The National Audit Office (NAO) found that HM Treasury and HMRC have made a number of important improvements to the way they administer, evaluate and report on tax reliefs. These include publishing objectives and a framework for evaluating reliefs. However, the report indicates there is still plenty of room for improvement such as the fact that the government has not identified the number and total cost of reliefs with purely economic objectives.  

The report concludes that more oversight is required on how these reliefs work together to achieve the policy intent of growth and investment. It also notes that since producing an evaluation plan for tax reliefs in 2021, HMRC has completed only two evaluations. Once this plan has been completed, HMRC will have evaluated 36 of the 341 identified tax reliefs since 2015. 

The NAO also found that some tax reliefs with economic objectives have cost far more than forecast. For example, the R&D SME tax relief (costing around £12.3bn more than HMRC expected between 2015/16 and 2020/21) and high-end television tax relief (costing 272% more than HMRC expected between 2013/14 and 2017/18).  

Following evaluation, the government has made the decision to reduce some reliefs, which has reduced costs to the Exchequer significantly. Reducing the lifetime allowance for BADR (previously entrepreneurs’ relief) saved £1.6bn in 2021/22 alone. However, the NAO notes that there was a three to four year gap between the date of evaluation of the relief and ministerial decisions to amend BADR and the NIC employment allowance.  

Furthermore, three other reliefs were found to have limited effectiveness in increasing economic activity and they have not been amended. These are: 

  • business asset rollover relief (no cost estimate available); 
  • reduced employer’s NIC for employees under 21 (estimated cost 2022/23: £850m); and 
  • reduced employer’s NIC for apprentices under 25s (estimated cost 2022/23: £290m). 

According to the report, the government has reduced its budget for evaluation of tax reliefs by more than a quarter to £600,000 in 2023/24. The NAO noted that billions of pounds of savings could be made from making changes as a result of external evaluations. 

R&D tax relief 

The NAO report focuses much of its attention on R&D SME tax relief. It notes that a reduction in the rate of R&D SME tax relief, alongside an increase in the rate of the RDEC, was expected to lead to a net reduction in costs of £4.5bn between 2023/24 and 2027/28. This predates the decision to merge the schemes. 

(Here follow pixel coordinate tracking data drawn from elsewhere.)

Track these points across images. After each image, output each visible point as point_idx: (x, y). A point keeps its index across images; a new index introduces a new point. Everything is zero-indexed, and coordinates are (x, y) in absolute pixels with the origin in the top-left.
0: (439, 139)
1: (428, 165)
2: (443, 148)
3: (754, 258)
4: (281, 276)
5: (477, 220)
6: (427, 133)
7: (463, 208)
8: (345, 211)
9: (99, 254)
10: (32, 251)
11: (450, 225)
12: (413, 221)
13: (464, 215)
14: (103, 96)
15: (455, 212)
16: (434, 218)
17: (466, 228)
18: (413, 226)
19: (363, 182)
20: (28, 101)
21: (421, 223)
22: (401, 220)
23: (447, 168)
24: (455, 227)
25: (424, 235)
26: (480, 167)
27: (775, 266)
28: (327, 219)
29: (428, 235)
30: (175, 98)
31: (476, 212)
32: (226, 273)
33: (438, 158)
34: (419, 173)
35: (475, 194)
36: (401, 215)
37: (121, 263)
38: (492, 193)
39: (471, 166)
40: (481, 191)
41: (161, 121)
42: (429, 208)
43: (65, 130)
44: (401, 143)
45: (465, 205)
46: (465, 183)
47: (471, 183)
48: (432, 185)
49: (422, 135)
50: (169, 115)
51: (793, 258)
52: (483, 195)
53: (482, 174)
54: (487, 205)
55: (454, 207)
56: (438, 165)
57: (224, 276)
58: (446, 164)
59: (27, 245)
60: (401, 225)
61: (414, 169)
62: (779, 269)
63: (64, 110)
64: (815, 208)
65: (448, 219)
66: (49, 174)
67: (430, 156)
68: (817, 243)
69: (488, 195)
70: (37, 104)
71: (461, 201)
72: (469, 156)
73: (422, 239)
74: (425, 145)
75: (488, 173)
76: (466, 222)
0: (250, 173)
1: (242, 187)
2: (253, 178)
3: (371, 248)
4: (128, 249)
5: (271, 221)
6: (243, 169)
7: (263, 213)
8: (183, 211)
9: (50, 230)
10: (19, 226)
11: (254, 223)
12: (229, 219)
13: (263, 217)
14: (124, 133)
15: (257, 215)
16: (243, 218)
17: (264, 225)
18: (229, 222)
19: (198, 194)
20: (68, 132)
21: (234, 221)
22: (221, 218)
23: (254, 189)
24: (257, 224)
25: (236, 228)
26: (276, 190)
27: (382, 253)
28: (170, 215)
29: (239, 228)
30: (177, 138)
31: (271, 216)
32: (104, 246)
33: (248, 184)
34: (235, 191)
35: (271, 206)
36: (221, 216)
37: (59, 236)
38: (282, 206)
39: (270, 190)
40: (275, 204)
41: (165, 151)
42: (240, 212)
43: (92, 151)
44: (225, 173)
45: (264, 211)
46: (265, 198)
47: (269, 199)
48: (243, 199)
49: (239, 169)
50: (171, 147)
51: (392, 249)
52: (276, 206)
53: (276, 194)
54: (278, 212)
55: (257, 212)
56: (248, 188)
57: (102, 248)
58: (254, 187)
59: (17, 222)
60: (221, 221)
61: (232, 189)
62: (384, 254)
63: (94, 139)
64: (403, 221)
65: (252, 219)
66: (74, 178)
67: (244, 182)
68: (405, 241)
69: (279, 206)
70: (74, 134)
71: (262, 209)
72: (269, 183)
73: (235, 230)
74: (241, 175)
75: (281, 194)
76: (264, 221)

However, the report also notes HMRC was too optimistic in assessing the level of non-compliance and consequently was slow to respond. The NAO qualified its opinion on HMRC’s 2019/20 accounts, due to concerns about error and fraud associated with this relief. 

HMRC began random checks into a sample of R&D tax relief claims from December 2020 – three years after it had identified more tax at risk from poor quality claims. Findings from this compliance activity, reported in July 2023, indicate HMRC had underestimated the level of risk associated with this relief.  

Post-payment compliance work proved the only means that HMRC could make a robust assessment of the scale of error and fraud. However, the time needed to train new staff and develop new systems affected the response pace. Staff brought in from other areas of the organisation had received training, but lacked practical experience in administering this relief. There were widespread concerns (including those raised by ICAEW) about this approach, the quality of HMRC casework and lack of support to claimants. HMRC is promising to address these through an improvement plan. 

The NAO notes that HMRC is learning from this experience but does not monitor its compliance activity in relation to other high-cost reliefs, including full expensing and other capital allowances claims.